─── SUPPLIED RECORDS
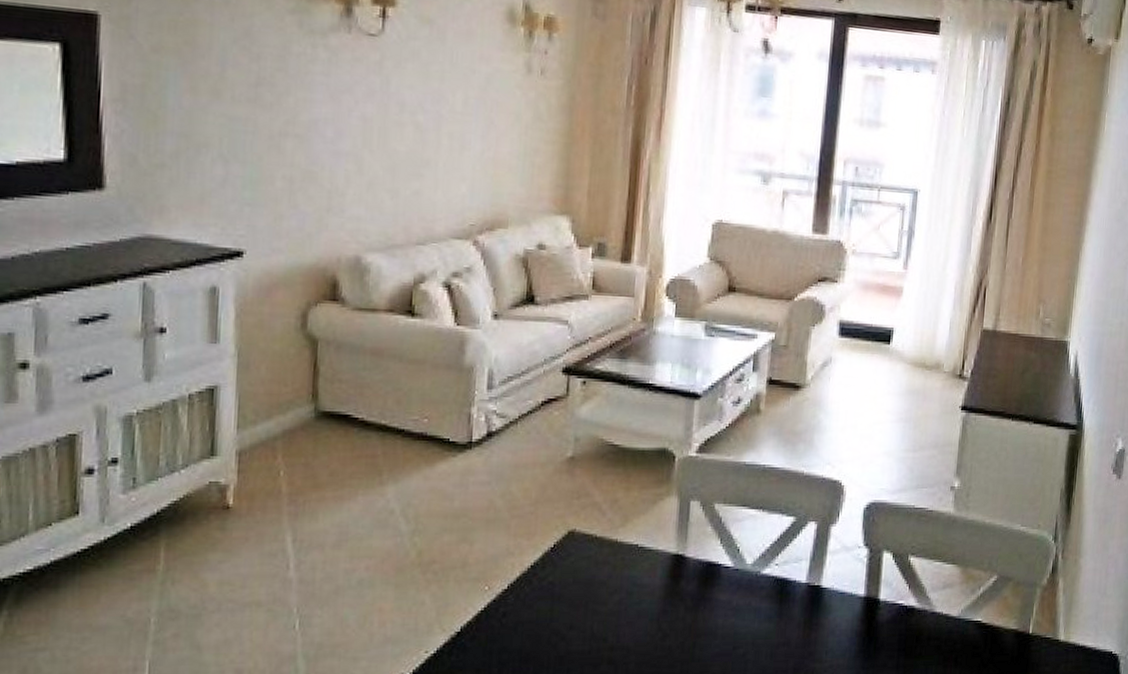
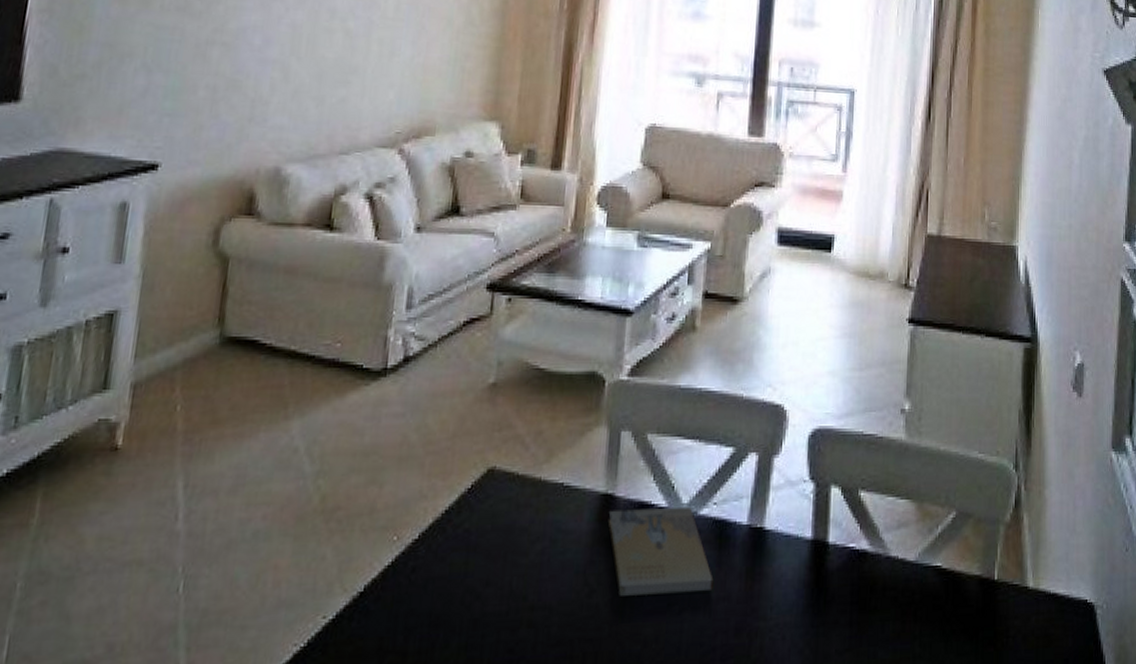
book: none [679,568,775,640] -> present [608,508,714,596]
──────
─── SUPPLIED RECORDS
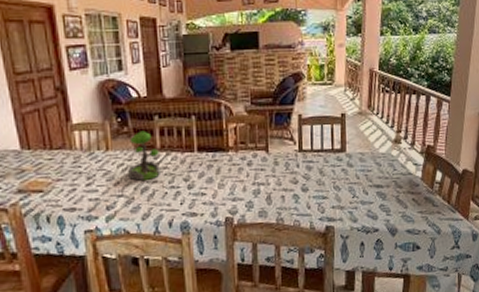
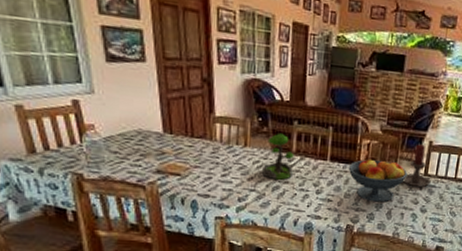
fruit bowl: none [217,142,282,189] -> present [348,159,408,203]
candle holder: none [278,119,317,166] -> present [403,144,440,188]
──────
▸ **TASK DETAILS**:
Give back precisely the lines above that start at the line containing "fruit bowl: none" and end at the line containing "candle holder: none", inclusive. No other lines belong in the output.

▸ **OUTPUT OF THE EXERCISE**:
fruit bowl: none [217,142,282,189] -> present [348,159,408,203]
candle holder: none [278,119,317,166] -> present [403,144,440,188]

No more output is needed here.